Task description
Reproduce the following records exactly from the line containing "(450) 679-7778" onward, ending with the last line and including it.

Entries shown
* * *

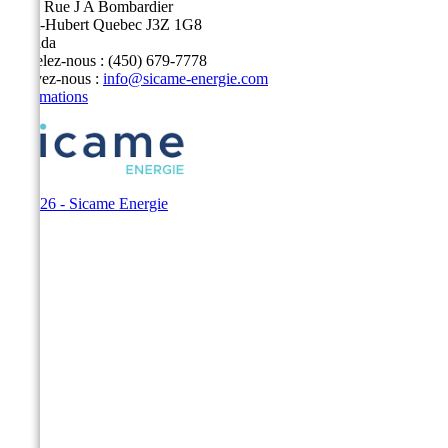
5400 Rue J A Bombardier
Saint-Hubert Quebec J3Z 1G8
Canada
Appelez-nous :
(450) 679-7778
Écrivez-nous :
info@sicame-energie.com
Informations
© 2026 - Sicame Energie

* * *

Your response
(450) 679-7778
Écrivez-nous :
info@sicame-energie.com
Informations
© 2026 - Sicame Energie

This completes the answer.